Size4.9 feet (1.5 m)
DietCrustaceans and fishes
HabitatTropical waters near coral reefs, rocky shorelines and mangroves
- Coloration is dark brown to green; body is elongated, muscular and snakelike with a continuous dorsal, caudal and anal fin. Lacks pectoral and pelvic fins.
- Covered in layer of yellow mucus to protect against parasites.
- Large mouth with many teeth. Teeth are large with smooth edges. Pharyngeal teeth located in the throat which can move forward into the mouth.
- Common length: 4.9 feet (1.5 m); maximum length is 8.2 feet (2.5 m); maximum weight is 63.9 lbs. (29.0 kg)

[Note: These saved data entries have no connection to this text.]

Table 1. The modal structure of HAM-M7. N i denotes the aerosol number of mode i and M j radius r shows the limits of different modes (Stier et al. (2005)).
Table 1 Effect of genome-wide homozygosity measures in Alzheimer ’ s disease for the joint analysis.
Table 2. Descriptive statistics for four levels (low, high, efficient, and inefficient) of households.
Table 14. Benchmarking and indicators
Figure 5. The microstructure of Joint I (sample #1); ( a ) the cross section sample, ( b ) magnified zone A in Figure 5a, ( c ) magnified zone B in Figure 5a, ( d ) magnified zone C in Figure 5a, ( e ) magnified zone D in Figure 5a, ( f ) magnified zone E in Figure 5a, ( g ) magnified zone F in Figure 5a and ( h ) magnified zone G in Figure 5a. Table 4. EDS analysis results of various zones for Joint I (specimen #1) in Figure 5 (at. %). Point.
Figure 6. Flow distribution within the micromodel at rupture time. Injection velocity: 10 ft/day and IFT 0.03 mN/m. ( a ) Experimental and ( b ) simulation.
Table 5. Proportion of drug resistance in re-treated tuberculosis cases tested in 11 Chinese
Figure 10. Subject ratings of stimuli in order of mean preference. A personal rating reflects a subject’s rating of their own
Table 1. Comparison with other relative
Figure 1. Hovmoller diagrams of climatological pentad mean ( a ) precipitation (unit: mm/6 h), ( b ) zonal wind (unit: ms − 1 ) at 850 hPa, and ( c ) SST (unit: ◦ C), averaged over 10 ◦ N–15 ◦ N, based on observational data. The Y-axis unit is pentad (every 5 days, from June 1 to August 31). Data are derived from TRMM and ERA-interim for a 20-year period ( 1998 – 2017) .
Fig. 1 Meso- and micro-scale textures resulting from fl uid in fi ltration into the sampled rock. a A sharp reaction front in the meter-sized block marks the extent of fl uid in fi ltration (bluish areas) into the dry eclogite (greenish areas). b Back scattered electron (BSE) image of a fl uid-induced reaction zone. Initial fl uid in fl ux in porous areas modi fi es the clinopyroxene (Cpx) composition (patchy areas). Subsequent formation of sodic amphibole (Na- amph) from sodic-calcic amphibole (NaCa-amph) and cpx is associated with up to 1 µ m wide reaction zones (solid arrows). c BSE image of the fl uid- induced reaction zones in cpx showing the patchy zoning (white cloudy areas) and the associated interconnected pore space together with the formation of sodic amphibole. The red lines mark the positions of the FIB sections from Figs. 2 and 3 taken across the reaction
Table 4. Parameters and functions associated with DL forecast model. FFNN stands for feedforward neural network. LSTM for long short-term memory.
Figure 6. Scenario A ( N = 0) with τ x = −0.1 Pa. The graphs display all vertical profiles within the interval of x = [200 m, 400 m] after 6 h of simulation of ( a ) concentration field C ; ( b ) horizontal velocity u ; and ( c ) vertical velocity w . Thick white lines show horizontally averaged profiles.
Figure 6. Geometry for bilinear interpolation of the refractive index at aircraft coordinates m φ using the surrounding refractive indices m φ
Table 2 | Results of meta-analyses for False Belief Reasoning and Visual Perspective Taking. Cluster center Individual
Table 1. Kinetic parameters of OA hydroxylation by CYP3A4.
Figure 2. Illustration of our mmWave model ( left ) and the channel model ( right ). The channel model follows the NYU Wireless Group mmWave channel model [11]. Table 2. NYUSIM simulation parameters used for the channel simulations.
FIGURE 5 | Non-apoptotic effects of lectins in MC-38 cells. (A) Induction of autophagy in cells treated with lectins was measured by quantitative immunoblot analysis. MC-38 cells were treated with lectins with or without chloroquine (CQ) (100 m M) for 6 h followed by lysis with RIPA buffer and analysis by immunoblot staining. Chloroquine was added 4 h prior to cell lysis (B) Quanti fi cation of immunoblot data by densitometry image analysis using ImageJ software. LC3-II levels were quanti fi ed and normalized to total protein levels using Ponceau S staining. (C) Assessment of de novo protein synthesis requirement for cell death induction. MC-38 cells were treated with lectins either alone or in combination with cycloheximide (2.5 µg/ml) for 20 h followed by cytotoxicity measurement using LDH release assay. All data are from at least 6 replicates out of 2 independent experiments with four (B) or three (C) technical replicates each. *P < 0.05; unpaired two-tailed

Green moray eels have a layer of mucus for protection from parasites.
- Diet mainly consists of crustaceans and fishes.
- Nocturnal hunter.
- May wrap itself in the shape of a knot around prey to pull it into smaller pieces.
- Occurs in the Western Atlantic from New Jersey to Bermuda and the Gulf of Mexico, south to Brazil; Eastern Atlantic around the Ascension Islands.
- Found in tropical waters near coral reefs, rocky shorelines and mangroves, often seen with only the head poking out from a crevice, hole or ledge, in depths up to 164 feet (50 m). Commonly in depths less than 98 feet (30 m).
- Oviparous, or egg-laying.
- Transparent, leaf-like larval stage called a “leptocephalus.”
- “Least Concern” on the IUCN Red List.
- Also known as the “green conger.”
- Solitary and aggressive species.
- Sense of smell used to locate prey and spawning site.
- One of the largest moray eel species.
- Breathe by continuously opening their mouths to pump water over their gills, contributing to their threatening appearance.
- Used as food in some parts of the world, though large individuals may be toxic.